Je crois que ce descriptif permet très rapidement de passer sur le volet « vie sociale » qui devient fatalement inexistant, les amis, les voisins devenant méfiants devant la méconnaissance de la réalité de notre quotidien. Par ailleurs, l’énergie nous manque pour préserver cet aspect de notre vie, privilégiant souvent de garder celle-ci pour la famille.

En rédigeant ce texte, je ressentais à nouveau très fort que j’ai été une mère à demi, une épouse repliée sur elle-même et une femme inexistante. Je sais aussi que je n’exagère pas mes propos.
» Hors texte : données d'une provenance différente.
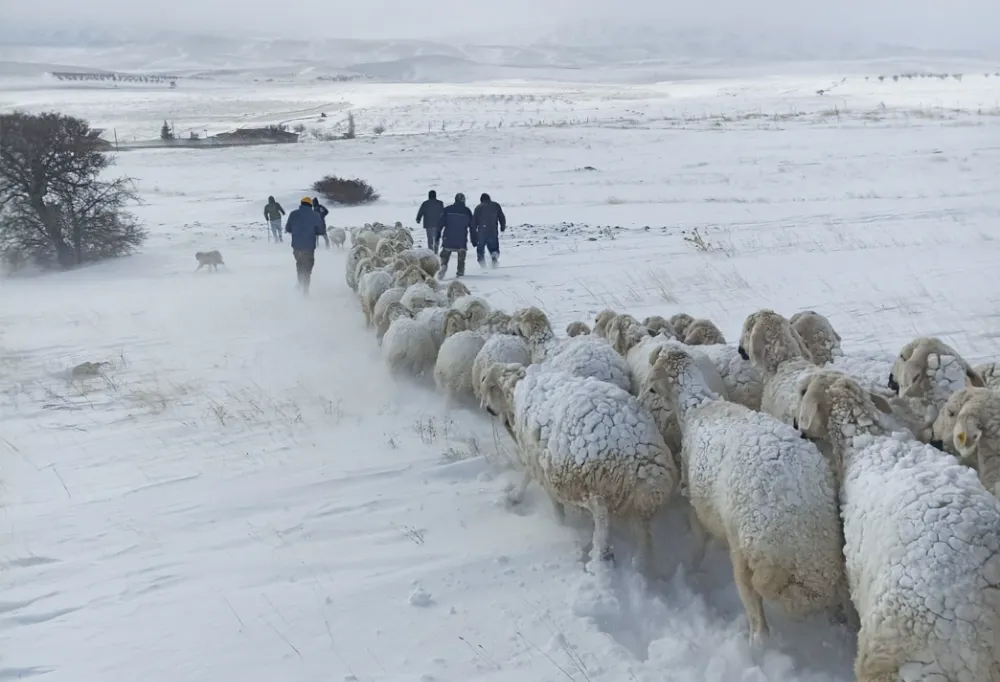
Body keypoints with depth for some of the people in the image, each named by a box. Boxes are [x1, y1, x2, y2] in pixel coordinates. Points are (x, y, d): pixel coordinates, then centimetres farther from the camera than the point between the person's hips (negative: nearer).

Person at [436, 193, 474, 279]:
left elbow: (440, 223, -1)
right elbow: (472, 227, 7)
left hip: (448, 239, -1)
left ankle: (443, 265, -22)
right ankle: (460, 271, 13)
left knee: (445, 253, 5)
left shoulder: (447, 210, 1)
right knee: (461, 254, 16)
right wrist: (474, 240, 13)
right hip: (462, 240, 1)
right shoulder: (467, 211, 4)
J’ai passé ma vie à ne pas montrer, à faire face, et à me sentir impuissante.

Vivre avec la fibromyalgie est un défi de chaque jour, une provocation pour le corps et l’esprit, une épreuve pour toute la famille.  Je sais que ma fille, jeune adulte,  est aussi atteinte et quel sera son avenir si les traitements ne sont pas efficaces et si la recherche fondamentale n’est pas plus intensément menée. Et surtout si une prise de conscience politique ne vient pas rapidement proposer des solutions de prise en charge précoce pour éviter cette chronicité…

Je suis particulièrement émue de la présentation précédente concernant l’étude européenne menée auprès de malades et médecins dans 5 pays européens : cette étude montre avec des « nombres et des statistiques » ce que nous essayons vainement de décrire « avec nos mots et nos maux ». Cette étude rend visible l’invisible.

Je vous demande, Messieurs et Mesdames les Politiques, de bien vouloir continuer à nous aider à rendre visible ce qui demeure encore depuis trop longtemps invisible.

Je vous remercie de votre écoute.

Carole Robert

Délégué Général de Fibromyalgie France

Chargée des Relations publiques de l’E.N.F.A.